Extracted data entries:
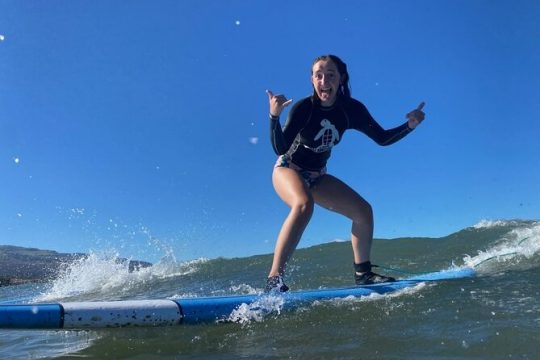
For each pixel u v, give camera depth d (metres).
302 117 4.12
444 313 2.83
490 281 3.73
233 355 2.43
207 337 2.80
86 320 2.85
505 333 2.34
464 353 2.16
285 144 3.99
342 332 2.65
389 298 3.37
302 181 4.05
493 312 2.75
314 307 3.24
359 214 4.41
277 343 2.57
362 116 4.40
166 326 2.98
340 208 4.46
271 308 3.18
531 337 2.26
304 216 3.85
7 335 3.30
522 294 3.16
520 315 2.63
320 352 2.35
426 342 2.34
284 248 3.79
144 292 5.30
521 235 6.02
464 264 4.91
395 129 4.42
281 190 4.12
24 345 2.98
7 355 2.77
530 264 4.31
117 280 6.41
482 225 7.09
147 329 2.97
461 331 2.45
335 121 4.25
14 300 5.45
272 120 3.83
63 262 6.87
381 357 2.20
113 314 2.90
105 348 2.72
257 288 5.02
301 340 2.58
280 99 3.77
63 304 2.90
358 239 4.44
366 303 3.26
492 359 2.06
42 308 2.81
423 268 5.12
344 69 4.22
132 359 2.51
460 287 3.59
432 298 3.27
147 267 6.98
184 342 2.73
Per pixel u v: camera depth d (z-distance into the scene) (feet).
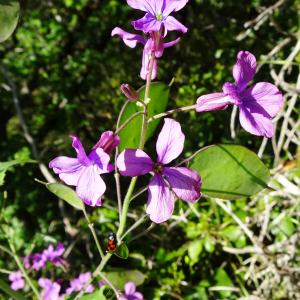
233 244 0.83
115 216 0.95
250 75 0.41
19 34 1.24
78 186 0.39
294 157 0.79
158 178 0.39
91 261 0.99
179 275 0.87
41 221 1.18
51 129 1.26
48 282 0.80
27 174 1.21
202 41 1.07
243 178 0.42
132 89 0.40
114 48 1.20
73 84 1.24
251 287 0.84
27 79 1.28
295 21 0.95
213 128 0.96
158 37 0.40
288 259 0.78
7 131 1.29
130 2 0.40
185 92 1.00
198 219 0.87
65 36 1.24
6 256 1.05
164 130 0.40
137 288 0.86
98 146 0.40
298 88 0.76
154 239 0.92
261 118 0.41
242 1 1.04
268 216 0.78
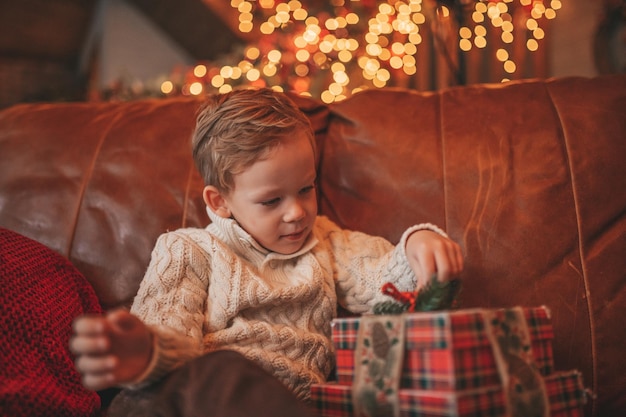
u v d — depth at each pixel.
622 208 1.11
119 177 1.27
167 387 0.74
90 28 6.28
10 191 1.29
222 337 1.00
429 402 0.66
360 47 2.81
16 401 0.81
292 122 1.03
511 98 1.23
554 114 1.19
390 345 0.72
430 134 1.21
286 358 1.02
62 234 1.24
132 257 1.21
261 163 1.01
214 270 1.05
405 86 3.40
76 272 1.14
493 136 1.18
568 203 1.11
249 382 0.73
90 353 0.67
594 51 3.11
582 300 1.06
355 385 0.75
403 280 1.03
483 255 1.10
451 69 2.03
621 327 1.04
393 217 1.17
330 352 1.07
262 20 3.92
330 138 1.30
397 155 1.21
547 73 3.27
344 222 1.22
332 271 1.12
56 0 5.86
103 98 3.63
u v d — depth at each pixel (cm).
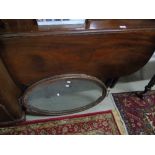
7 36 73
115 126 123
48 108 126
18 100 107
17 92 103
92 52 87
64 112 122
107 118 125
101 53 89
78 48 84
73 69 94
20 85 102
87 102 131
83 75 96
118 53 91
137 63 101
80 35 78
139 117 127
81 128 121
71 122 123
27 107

# Exercise description
Write the entries out again exactly as they appear, with the pictures omitted.

# Task solution
For each pixel u v, give camera depth d (metres).
302 117 4.12
444 313 2.83
490 281 3.73
233 355 2.43
207 337 2.80
86 320 2.85
505 333 2.34
464 353 2.16
285 144 3.99
342 332 2.65
389 298 3.37
302 181 4.05
493 312 2.75
314 307 3.24
359 214 4.41
277 343 2.57
362 116 4.40
166 326 2.98
340 208 4.46
271 308 3.18
531 337 2.26
304 216 3.85
7 335 3.30
522 294 3.16
520 315 2.63
320 352 2.35
426 342 2.34
284 248 3.79
144 292 5.30
521 235 6.02
464 264 4.91
395 129 4.42
281 190 4.12
24 345 2.98
7 355 2.77
530 264 4.31
117 280 6.41
482 225 7.09
147 329 2.97
461 331 2.45
335 121 4.25
14 300 5.45
272 120 3.83
63 262 6.87
381 357 2.20
113 314 2.90
105 348 2.72
257 288 5.02
301 340 2.58
280 99 3.77
63 304 2.90
358 239 4.44
366 303 3.26
492 359 2.06
42 308 2.81
423 268 5.12
344 69 4.22
132 359 2.51
460 287 3.59
432 298 3.27
147 267 6.98
184 342 2.73
Per pixel u v: camera depth d (z-distance into the scene) (feet).
233 244 0.83
115 216 0.95
250 75 0.41
19 34 1.24
78 186 0.39
294 157 0.79
158 178 0.39
91 261 0.99
179 275 0.87
41 221 1.18
51 129 1.26
48 282 0.80
27 174 1.21
202 41 1.07
243 178 0.42
132 89 0.40
114 48 1.20
73 84 1.24
251 287 0.84
27 79 1.28
295 21 0.95
213 128 0.96
158 37 0.40
288 259 0.78
7 131 1.29
130 2 0.40
185 92 1.00
198 219 0.87
65 36 1.24
6 256 1.05
164 130 0.40
137 288 0.86
98 146 0.40
298 88 0.76
154 239 0.92
261 118 0.41
242 1 1.04
268 216 0.78
u v d — depth at each pixel.
622 208 1.11
119 177 1.27
167 387 0.74
90 28 6.28
10 191 1.29
222 337 1.00
429 402 0.66
360 47 2.81
16 401 0.81
292 122 1.03
511 98 1.23
554 114 1.19
390 345 0.72
430 134 1.21
286 358 1.02
62 234 1.24
132 257 1.21
261 163 1.01
214 270 1.05
405 86 3.40
76 272 1.14
493 136 1.18
568 203 1.11
249 382 0.73
90 353 0.67
594 51 3.11
582 300 1.06
355 385 0.75
403 280 1.03
483 255 1.10
451 69 2.03
621 327 1.04
393 217 1.17
330 352 1.07
262 20 3.92
330 138 1.30
397 155 1.21
547 73 3.27
344 222 1.22
332 271 1.12
56 0 5.86
103 98 3.63
u v d — depth at each pixel (cm).
7 36 73
115 126 123
48 108 126
18 100 107
17 92 103
92 52 87
64 112 122
107 118 125
101 53 89
78 48 84
73 69 94
20 85 102
87 102 131
83 75 96
118 53 91
137 63 101
80 35 78
139 117 127
81 128 121
71 122 123
27 107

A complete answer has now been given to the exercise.